3. So sollten Sie das Jagen NICHT abgewöhnen

Sollten Sie Ihrer Katze also das Jagen abgewöhnen? Vergessen Sie nicht, dass der Instinkt ein Teil Ihres Lieblings ist, den Sie ihm nicht so einfach abgewöhnen können. Wenn überhaupt, sollten Sie das Thema also sehr gefühlvoll angehen.

Ein einfacher Tipp, der oft genannt wird, ist ein Halsband mit Glöckchen für den Stubentiger. Das Klingeln warnt jeden Vogel schon von Weitem. Allerdings hat das böse Folgen für Ihre Samtpfote, die durch das ständige Bimmeln in den feinen Ohren regelrecht verrückt werden kann. Außerdem besteht bei Halsbändern immer Verletzungs- oder sogar Strangulierungsgefahr.

Auch andere Abschreckmethoden sollten Sie lassen: Die Katze mit Krach bei der Jagd zu stören oder sie sogar mit einer Wasserpistole zu bespritzen, schädigt nur Ihr Verhältnis zu Ihrem Tier. Da Ihr Liebling einem natürlichen Trieb folgt, wird er ohnehin nicht verstehen, was er falsch gemacht hat.

4. Das können Sie gegen das Jagen tun

Wollen Sie vor allem Brutvögel und ihre Nester schützen, können Sie sich an den Nist-Zeiten orientieren und Ihre Katze zumindest eine Zeit lang (Mai bis Juni) nur unter Aufsicht oder insgesamt weniger nach draußen lassen. Das ist zwar nicht ganz einfach für Ihren Liebling, schützt aber die gefährdeten Jungvögel.

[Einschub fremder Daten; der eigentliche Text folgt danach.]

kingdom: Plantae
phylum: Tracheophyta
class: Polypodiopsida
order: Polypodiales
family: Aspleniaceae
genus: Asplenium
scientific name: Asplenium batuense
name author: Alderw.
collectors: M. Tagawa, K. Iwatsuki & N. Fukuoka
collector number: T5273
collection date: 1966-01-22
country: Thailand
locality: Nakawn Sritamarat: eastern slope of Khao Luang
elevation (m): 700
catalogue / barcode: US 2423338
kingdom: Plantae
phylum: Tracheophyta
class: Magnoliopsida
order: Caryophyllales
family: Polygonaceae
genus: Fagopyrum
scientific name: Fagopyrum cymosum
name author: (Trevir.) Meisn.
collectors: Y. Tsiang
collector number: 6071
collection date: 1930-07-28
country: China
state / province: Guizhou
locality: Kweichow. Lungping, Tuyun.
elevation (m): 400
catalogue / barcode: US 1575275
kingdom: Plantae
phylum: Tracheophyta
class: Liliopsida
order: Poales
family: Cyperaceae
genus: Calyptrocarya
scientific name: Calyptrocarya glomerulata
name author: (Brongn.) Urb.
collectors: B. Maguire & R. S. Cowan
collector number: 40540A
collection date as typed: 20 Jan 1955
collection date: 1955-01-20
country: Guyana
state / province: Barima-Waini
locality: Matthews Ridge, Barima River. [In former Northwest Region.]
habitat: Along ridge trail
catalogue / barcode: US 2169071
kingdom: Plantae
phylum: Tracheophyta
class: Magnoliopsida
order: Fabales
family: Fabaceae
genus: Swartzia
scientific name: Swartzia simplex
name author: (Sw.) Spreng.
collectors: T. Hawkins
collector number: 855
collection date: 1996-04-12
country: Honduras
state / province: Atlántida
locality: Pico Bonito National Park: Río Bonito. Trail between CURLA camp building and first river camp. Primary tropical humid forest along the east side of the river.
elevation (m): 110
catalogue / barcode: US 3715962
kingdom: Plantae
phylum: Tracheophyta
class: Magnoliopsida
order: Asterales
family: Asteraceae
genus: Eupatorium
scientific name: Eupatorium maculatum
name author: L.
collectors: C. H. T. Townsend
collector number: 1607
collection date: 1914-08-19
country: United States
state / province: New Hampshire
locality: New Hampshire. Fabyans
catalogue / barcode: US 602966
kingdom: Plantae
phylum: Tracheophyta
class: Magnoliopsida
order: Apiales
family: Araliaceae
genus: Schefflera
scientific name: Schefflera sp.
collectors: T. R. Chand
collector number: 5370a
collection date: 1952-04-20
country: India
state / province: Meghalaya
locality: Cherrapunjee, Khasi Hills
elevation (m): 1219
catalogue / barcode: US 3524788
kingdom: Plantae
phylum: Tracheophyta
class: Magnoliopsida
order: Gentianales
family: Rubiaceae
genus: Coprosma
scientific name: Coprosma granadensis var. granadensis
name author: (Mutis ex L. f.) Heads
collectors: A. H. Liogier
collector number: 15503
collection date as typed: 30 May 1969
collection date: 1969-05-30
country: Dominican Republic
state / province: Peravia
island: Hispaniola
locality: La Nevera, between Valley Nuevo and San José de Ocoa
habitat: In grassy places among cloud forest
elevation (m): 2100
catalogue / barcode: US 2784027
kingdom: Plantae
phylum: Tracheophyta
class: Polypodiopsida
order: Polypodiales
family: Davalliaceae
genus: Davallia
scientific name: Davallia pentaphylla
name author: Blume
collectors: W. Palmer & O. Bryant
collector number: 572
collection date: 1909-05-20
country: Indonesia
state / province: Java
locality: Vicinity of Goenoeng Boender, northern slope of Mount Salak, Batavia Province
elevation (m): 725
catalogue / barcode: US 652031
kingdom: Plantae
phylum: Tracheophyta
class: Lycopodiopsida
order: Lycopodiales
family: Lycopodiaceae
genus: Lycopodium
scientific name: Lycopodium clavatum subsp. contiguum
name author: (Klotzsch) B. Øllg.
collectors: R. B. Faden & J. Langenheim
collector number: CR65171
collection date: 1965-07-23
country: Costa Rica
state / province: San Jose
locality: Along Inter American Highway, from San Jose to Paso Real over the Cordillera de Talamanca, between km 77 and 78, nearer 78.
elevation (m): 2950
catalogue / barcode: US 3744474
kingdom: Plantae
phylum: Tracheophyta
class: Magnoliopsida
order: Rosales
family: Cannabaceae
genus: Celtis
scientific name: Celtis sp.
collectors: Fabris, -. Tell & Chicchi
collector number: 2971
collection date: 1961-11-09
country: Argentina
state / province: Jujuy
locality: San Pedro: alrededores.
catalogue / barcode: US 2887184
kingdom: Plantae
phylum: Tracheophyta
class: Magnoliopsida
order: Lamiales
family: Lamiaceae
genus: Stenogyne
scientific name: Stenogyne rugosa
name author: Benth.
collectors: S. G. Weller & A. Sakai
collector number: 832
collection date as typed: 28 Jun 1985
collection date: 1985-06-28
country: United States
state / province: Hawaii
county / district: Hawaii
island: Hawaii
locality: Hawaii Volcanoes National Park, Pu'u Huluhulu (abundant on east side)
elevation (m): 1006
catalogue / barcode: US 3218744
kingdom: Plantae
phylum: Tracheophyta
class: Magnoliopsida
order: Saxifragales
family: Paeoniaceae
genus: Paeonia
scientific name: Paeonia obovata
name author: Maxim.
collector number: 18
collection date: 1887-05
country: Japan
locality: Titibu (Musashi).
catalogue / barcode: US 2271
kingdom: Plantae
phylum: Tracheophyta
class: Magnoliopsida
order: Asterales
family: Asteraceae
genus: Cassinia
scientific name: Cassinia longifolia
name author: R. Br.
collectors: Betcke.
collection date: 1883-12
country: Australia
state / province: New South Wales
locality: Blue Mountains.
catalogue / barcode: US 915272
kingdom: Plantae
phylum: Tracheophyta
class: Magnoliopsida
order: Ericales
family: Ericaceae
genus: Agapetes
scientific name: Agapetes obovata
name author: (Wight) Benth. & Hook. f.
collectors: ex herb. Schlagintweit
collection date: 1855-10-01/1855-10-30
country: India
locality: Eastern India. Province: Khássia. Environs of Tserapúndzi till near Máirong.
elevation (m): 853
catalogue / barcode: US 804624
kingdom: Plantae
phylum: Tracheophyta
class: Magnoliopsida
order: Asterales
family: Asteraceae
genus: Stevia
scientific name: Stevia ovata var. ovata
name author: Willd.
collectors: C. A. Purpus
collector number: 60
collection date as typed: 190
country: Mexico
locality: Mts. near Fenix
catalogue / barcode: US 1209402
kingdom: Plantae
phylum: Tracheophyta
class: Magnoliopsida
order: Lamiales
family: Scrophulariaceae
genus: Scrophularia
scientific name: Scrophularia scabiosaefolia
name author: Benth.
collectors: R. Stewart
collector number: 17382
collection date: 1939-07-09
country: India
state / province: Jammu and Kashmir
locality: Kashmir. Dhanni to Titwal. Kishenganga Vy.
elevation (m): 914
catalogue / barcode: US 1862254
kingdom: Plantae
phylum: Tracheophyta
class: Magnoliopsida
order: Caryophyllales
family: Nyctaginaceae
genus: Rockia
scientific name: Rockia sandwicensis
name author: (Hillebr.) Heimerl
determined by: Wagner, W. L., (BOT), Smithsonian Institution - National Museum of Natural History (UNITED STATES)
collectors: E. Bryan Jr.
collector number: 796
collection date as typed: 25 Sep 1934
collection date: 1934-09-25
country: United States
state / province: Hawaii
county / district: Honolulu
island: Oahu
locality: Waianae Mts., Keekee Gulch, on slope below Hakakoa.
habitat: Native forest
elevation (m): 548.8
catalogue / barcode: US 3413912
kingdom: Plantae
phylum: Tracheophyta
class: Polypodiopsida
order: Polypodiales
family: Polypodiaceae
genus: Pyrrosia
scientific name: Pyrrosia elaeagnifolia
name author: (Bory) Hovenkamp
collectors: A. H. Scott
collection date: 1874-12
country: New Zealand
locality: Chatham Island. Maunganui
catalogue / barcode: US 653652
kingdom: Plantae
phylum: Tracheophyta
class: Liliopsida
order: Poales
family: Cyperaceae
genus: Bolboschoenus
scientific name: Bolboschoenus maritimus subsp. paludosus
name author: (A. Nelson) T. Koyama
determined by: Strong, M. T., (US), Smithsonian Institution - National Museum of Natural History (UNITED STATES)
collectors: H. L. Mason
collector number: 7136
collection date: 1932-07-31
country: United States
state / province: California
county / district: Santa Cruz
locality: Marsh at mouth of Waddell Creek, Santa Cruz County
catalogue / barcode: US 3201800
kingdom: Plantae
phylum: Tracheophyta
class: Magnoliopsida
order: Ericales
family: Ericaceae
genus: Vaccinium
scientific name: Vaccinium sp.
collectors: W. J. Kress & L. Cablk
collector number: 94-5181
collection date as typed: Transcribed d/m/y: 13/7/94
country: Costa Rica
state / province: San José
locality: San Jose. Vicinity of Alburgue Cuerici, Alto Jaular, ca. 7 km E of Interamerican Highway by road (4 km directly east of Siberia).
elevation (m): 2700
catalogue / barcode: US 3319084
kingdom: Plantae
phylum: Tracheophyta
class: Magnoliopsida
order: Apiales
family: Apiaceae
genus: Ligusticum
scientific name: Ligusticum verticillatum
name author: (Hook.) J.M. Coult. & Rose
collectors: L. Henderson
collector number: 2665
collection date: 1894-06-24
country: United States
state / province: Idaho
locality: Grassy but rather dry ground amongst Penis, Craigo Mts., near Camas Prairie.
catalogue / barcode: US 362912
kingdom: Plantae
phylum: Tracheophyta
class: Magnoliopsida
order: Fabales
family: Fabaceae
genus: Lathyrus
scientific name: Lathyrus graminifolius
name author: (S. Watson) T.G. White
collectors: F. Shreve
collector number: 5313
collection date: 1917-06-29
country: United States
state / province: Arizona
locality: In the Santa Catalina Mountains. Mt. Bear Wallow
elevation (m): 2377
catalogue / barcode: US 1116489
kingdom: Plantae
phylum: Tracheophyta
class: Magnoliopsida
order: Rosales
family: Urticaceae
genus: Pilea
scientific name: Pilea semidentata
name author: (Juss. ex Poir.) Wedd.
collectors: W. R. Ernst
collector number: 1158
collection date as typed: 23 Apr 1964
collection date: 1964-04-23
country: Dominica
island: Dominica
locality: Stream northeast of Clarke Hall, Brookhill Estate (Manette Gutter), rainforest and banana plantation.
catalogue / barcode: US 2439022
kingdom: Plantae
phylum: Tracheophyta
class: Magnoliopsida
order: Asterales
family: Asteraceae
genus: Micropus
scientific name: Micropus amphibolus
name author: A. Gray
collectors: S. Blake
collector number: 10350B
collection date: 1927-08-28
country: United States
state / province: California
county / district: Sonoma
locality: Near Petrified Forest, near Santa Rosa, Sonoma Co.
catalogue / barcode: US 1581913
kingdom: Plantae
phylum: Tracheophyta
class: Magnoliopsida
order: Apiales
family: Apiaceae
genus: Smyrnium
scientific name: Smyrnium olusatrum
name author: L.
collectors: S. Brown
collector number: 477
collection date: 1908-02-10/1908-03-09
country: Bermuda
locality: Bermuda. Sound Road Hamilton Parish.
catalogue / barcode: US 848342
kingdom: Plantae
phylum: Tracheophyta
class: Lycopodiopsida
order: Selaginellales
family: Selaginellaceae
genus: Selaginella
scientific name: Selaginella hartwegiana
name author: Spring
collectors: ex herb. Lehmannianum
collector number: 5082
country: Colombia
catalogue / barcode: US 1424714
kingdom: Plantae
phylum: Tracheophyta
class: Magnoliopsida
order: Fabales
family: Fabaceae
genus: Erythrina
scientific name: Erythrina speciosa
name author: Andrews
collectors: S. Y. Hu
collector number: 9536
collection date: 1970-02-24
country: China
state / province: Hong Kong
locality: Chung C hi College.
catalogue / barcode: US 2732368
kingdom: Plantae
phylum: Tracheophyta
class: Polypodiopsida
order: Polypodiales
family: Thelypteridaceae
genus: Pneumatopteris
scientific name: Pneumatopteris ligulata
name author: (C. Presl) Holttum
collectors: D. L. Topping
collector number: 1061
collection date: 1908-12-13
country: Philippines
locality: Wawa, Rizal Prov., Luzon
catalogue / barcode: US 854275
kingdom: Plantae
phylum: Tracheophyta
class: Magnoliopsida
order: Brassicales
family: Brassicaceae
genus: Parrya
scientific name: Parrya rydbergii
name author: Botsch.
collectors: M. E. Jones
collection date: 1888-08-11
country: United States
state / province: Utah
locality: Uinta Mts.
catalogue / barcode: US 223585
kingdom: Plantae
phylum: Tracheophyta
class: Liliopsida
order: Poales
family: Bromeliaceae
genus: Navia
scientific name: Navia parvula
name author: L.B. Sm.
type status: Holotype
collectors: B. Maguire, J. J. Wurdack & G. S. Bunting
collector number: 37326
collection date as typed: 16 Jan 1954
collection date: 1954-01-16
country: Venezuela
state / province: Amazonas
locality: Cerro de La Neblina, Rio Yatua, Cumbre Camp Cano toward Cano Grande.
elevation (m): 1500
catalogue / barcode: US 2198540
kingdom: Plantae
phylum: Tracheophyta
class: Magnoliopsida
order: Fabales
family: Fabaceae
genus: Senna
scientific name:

Während dieser Zeit sollten Sie Ihrem Schatz das Leben dafür drinnen umso unterhaltsamer gestalten, indem Sie fleißig mit ihm spielen. Gemeinsame Aktivitäten oder interessante Spielzeuge fördern nicht nur die Beziehung, sondern regen auch die grauen Zellen Ihres kleinen Fellballs an. So powern Sie ihn so sehr aus, dass ihm danach glatt die Lust aufs Jagen vergeht. Spielzeugtipps haben wir in unserem Artikel "Top 4: Die besten Spielzeuge für Katzen" gesammelt.

Sterilisierung oder Kastration kann auch hilfreich sein. Oft wird der Jagdtrieb dadurch reduziert und Sie können verhindern, dass Ihr Streuner mit anderen Katzen - vielleicht sogar Wildkatzen - anbandelt und Sie bald auf noch mehr jagdlustigen Nachwuchs hinabblicken.

Zu guter Letzt können Sie außerdem Bäume, auf denen Vögel nisten, mit Manschetten oder speziellen Abwehr-Gürteln präparieren. Diese sehen martialisch aus, sind aber völlig ungefährlich, wenn Sie sich an die Montageanleitung halten. Ihr kleiner Frechdachs kann dann nicht mehr so leicht hinaufklettern und die Jungvögel sind in Sicherheit.